CVE-2025-25146
Description
CSRF vulnerability in Songkick Concerts and Festivals WordPress plugin up to 0.9.7 allows attackers to perform unauthorized actions via crafted requests.
AI Insight
LLM-synthesized narrative grounded in this CVE's description and references.
CSRF vulnerability in Songkick Concerts and Festivals WordPress plugin up to 0.9.7 allows attackers to perform unauthorized actions via crafted requests.
Vulnerability
Cross-Site Request Forgery (CSRF) vulnerability in the Songkick Concerts and Festivals plugin for WordPress (version 0.9.7 and earlier). The plugin lacks CSRF protection on administrative actions, allowing an attacker to trick an authenticated administrator into executing unintended requests.
Exploitation
An attacker must trick a logged-in administrator into clicking a malicious link or visiting a crafted page while authenticated. No additional privileges or network position required beyond standard web access.
Impact
Successful exploitation enables an attacker to perform unauthorized actions on behalf of the administrator, such as modifying plugin settings or event configurations. This compromises the integrity of the plugin's functionality.
Mitigation
The vulnerability is fixed in version 0.10.1 [1]. Users should update to the latest version. No workarounds are currently available.

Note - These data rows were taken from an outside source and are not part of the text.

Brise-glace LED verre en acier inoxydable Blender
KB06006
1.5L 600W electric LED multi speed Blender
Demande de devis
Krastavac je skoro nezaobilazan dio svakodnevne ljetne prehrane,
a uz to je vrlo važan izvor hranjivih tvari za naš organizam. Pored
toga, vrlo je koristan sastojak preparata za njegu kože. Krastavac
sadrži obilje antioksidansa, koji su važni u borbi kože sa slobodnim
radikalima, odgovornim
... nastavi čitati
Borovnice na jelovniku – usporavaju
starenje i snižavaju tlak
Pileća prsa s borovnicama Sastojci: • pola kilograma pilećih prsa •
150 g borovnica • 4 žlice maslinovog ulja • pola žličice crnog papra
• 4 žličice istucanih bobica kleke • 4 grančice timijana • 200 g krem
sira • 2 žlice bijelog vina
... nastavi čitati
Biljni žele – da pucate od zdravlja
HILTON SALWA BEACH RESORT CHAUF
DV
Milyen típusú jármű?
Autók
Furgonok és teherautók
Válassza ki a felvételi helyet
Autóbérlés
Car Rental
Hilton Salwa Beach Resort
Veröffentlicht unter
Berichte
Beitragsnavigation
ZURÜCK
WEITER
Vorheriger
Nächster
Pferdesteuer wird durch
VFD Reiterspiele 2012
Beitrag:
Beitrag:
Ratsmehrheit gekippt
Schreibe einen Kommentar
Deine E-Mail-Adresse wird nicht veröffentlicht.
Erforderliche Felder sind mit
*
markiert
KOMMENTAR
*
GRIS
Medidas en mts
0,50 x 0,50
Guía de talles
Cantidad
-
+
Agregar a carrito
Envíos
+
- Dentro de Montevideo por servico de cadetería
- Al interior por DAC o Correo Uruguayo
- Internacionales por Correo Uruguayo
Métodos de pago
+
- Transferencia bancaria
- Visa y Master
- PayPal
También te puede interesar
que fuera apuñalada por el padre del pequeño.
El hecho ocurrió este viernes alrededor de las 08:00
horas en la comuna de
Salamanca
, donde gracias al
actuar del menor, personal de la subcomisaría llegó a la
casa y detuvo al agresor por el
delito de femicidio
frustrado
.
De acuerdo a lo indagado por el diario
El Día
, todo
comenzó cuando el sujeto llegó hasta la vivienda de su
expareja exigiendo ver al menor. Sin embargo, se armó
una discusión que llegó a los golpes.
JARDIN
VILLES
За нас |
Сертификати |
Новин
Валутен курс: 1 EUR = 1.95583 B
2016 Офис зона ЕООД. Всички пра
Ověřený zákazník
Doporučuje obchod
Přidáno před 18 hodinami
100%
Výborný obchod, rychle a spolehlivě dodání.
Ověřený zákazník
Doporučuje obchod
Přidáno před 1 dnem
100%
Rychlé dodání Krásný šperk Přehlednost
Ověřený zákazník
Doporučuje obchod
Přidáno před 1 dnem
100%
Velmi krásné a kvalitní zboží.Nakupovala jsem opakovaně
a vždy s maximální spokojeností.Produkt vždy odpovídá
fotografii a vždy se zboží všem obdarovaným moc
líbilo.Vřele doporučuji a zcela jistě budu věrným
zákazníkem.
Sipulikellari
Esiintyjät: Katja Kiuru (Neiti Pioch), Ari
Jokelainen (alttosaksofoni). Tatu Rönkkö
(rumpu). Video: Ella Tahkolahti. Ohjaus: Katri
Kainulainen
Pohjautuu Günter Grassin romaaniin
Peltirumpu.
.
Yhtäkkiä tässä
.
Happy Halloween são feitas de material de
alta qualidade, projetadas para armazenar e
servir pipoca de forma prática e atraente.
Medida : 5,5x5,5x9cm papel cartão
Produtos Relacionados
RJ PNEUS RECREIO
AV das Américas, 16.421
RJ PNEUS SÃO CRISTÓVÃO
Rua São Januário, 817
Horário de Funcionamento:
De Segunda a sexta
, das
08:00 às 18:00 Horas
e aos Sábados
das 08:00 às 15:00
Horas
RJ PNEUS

AI Insight generated on May 23, 2026. Synthesized from this CVE's description and the cited reference URLs; citations are validated against the source bundle.
Affected products
2<=0.9.7+ 1 more
- (no CPE)range: <=0.9.7
- (no CPE)range: <=0.9.7
Patches
0No patches discovered yet.
Vulnerability mechanics
AI mechanics synthesis has not run for this CVE yet.
References
1News mentions
0No linked articles in our index yet.